**Data for this exercise**:
━━━━━━━━

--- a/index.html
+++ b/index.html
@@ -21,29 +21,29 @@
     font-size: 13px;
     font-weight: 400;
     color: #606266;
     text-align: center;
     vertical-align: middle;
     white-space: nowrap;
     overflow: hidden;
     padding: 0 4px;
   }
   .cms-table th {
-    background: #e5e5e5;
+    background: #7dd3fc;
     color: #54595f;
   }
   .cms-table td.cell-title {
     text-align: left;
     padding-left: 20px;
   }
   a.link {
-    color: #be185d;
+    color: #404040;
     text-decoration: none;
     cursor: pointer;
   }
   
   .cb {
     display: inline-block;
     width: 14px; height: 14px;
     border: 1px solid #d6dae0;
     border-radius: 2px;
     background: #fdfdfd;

━━━━━━━━

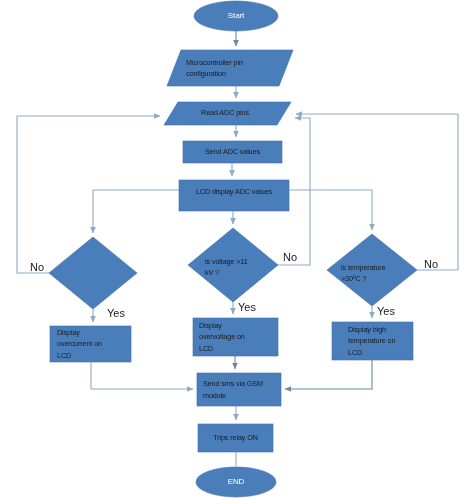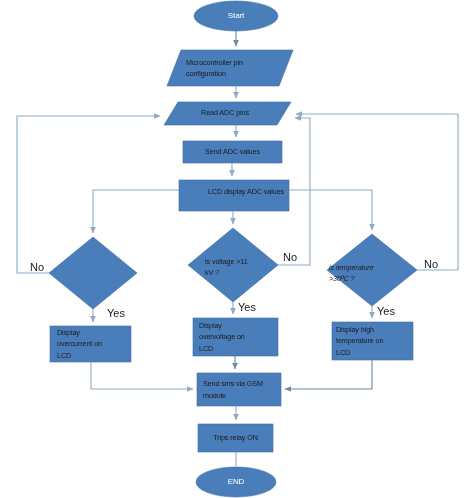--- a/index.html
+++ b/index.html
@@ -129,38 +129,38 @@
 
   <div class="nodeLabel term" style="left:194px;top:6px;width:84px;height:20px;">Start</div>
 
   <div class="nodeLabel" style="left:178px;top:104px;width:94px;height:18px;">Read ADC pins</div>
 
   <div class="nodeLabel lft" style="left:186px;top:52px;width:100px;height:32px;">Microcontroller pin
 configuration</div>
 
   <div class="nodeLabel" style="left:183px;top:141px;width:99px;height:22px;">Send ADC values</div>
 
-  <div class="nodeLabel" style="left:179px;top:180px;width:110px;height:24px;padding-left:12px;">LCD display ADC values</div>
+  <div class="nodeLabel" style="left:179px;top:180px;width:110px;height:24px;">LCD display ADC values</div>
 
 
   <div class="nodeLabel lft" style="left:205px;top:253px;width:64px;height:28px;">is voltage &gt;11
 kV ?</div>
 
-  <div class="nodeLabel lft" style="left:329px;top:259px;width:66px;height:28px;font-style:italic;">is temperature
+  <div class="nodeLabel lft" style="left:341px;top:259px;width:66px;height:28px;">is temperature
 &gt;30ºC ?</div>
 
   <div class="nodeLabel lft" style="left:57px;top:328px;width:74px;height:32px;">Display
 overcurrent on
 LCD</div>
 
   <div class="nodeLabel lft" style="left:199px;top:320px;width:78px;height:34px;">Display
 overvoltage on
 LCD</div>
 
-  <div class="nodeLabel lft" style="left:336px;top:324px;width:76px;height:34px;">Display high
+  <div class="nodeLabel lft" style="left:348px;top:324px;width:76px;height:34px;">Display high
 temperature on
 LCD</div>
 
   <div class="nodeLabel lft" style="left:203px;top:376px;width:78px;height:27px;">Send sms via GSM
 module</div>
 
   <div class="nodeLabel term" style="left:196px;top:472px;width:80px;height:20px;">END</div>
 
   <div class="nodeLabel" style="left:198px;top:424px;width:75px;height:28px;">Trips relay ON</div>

━━━━━━━━

**Task to complete**: Go line by line through the records above and copy each one containing "align".

**Completed task**:
     text-align: center;
     vertical-align: middle;
     text-align: left;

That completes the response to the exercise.